**TEXT**

[start]

There’s an uncomfortable tension at work in The Cleaning Lady, Jon Knautz’s feature length adaptation of his short of the same name. It’s in the key art for the film (a woman wears a domestic maid’s uniform, bloody gloves and an uncanny-looking mask) and it’s baked into the premise, about the obsessive relationship that develops between Alice (Alexis Kendra, who also co-wrote the script), a successful, albeit flawed aesthetician and her disfigured cleaning woman, Shelly (Rachel Alig).
The Cleaning Lady is first and foremost a stalker film. Alice hires Shelly on the down low to privately clean her apartment, thereby allowing the meek, mysterious woman access to her home. Considering that the film opens with Shelly brewing a rat smoothie and feeding it to a chained woman in an abandoned shipping container, it’s immediately clear that Alice is making a mistake. And just in case it wasn’t obvious, Knautz includes a horror musical cue when Alice first stumbles upon Shelly cleaning her clogged shower drain.

[end]

**COMPLETE THE FOLLOWING**
1) In the film review, what does Shelly feed the chained woman at the start of the film?
2) Resume the film review of The Cleaning Lady after its last sentence, keeping the same critical voice.
The rows that come next are separate material and are not part of the film review.

(Extracted records)
[start]

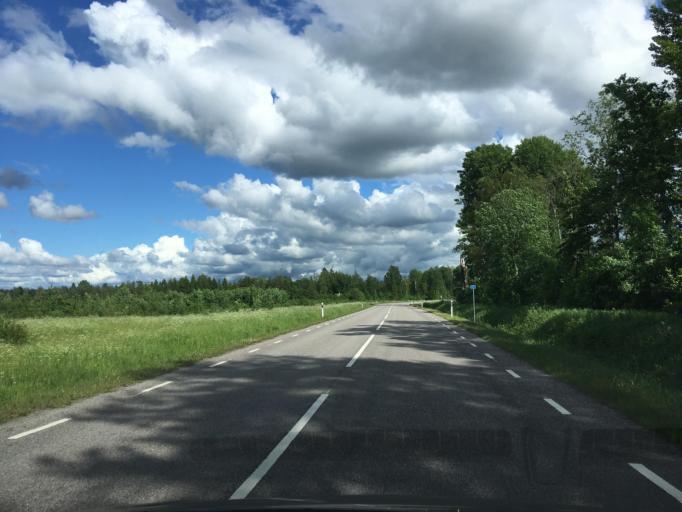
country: EE
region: Paernumaa
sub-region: Halinga vald
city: Parnu-Jaagupi
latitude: 58.6709
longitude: 24.6320
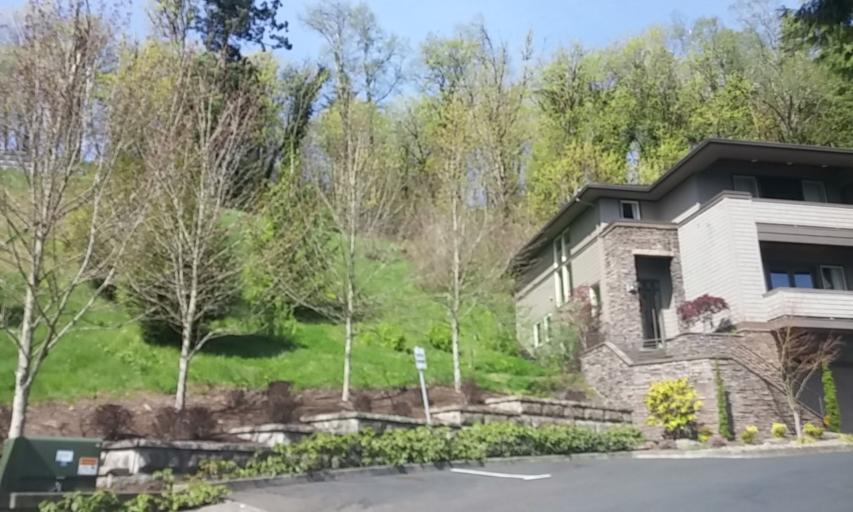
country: US
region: Oregon
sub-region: Washington County
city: West Haven-Sylvan
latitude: 45.5238
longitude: -122.7453
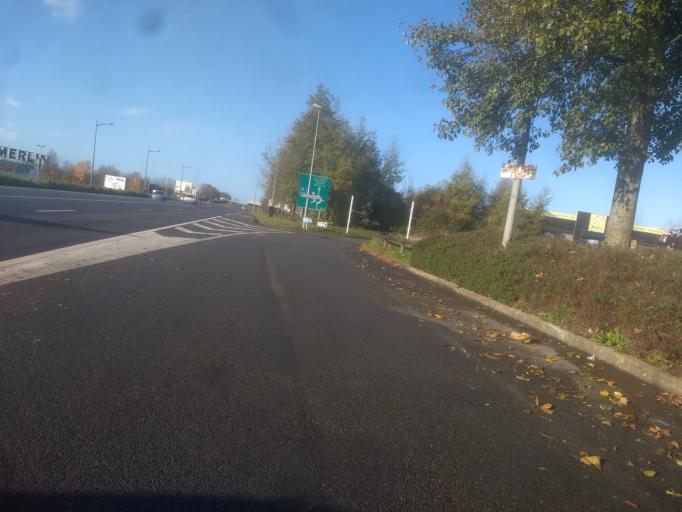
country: FR
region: Nord-Pas-de-Calais
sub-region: Departement du Pas-de-Calais
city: Anzin-Saint-Aubin
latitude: 50.3020
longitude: 2.7304
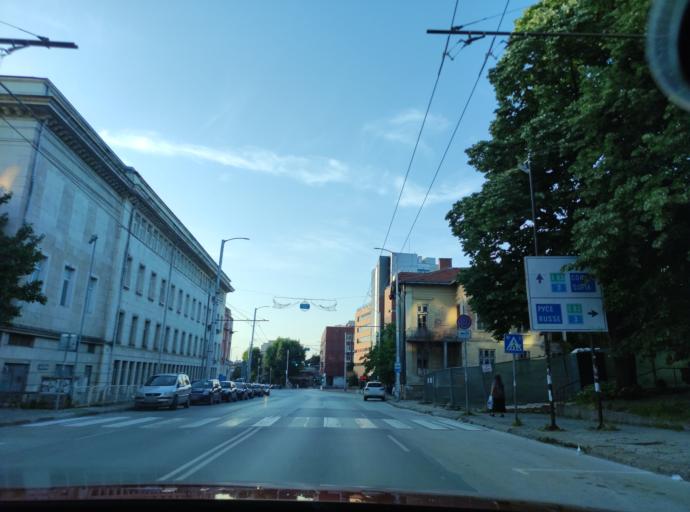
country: BG
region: Pleven
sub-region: Obshtina Pleven
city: Pleven
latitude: 43.4070
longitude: 24.6213
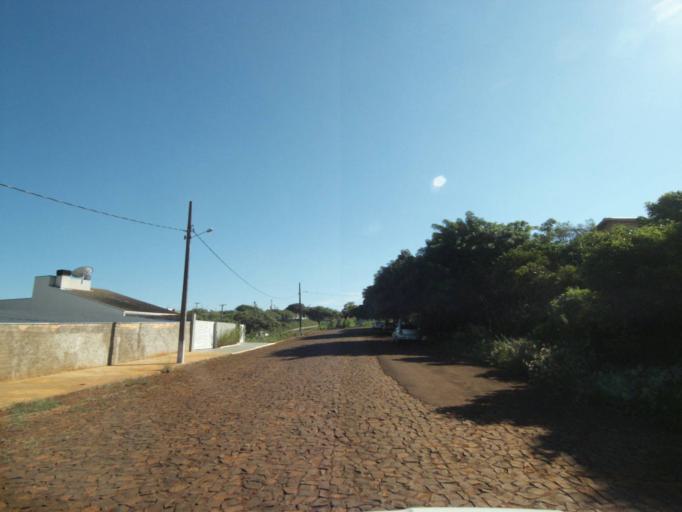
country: BR
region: Parana
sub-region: Laranjeiras Do Sul
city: Laranjeiras do Sul
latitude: -25.4884
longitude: -52.5253
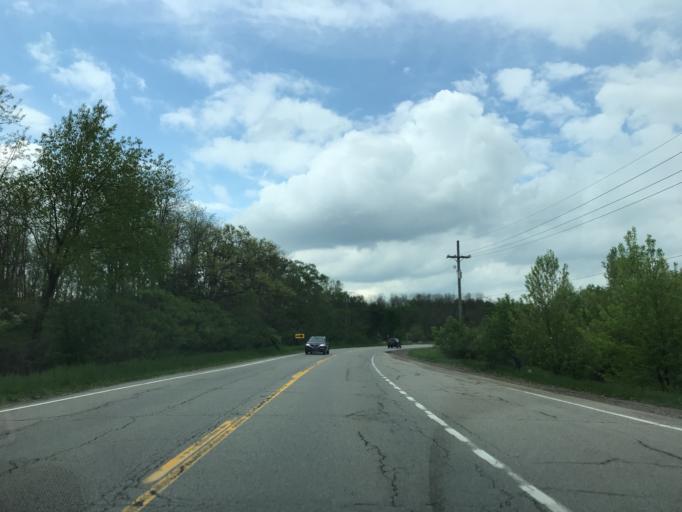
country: US
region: Michigan
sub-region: Oakland County
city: South Lyon
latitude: 42.5106
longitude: -83.6596
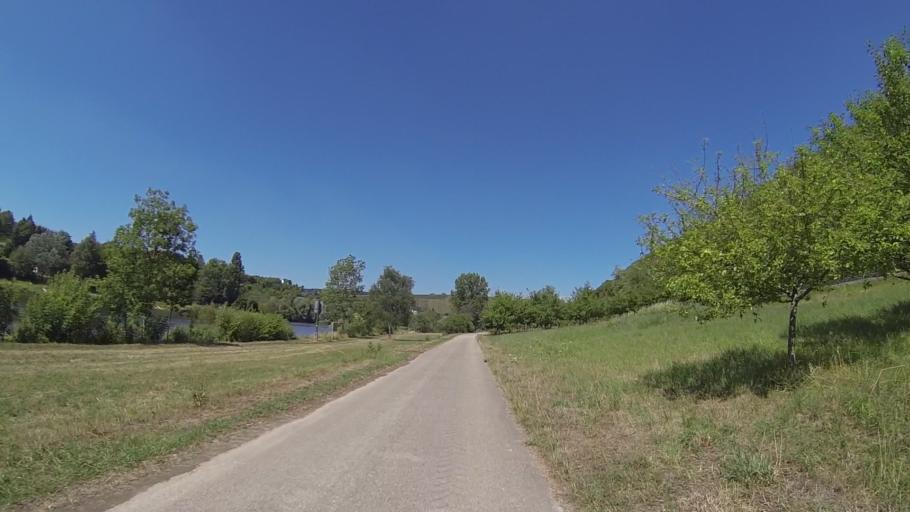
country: LU
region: Grevenmacher
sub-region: Canton de Remich
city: Lenningen
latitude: 49.5840
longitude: 6.3794
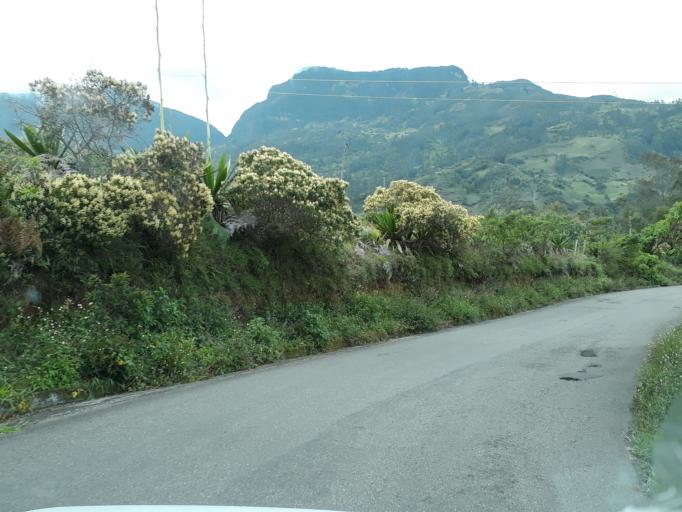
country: CO
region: Cundinamarca
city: Junin
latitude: 4.8144
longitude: -73.6762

[end]

**RESPONSES TO THE EXERCISE**
1) A rat smoothie.

2)
Alice and Shelly are contrasted using straightforward visual cues: Alice is blonde and her apartment is bathed in a sunny yellow colour, whereas Shelly’s dark hair continually hangs in her face and her home is located off the beaten path in the woods. Alice is also pert and chipper, good at casual small talk and maintaining her physique with regular yoga classes. Shelly is barely verbal, going about her business quietly with her head down. It’s only when Alice hires and then befriends Shelly that the latter begins to open up; alas, it simultaneously initiates her unhealthy obsession with Alice’s seemingly perfect life.
The fact that Alice’s “perfection” is a facade isn’t evident to Shelly, who idolizes her new employer. The reality is that Alice is a slave to her vices, which range from small – her inability to quit smoking – to large – carrying on an affair with a married man, Michael (Stelio Savante). The discovery that Alice isn’t living up to Shelly’s expectations push the cleaning woman over the edge and, naturally, violence follows.
Artificiality as a “cover up” is an obvious, but effective metaphor for both Alice and Shelly. Alice only looks put together because she has the proper make-up, clothes and body, whereas Shelly’s refusal to play dress up for the world – opting for ball caps, no make-up and baggy clothes – immediately distinguish her as an outsider.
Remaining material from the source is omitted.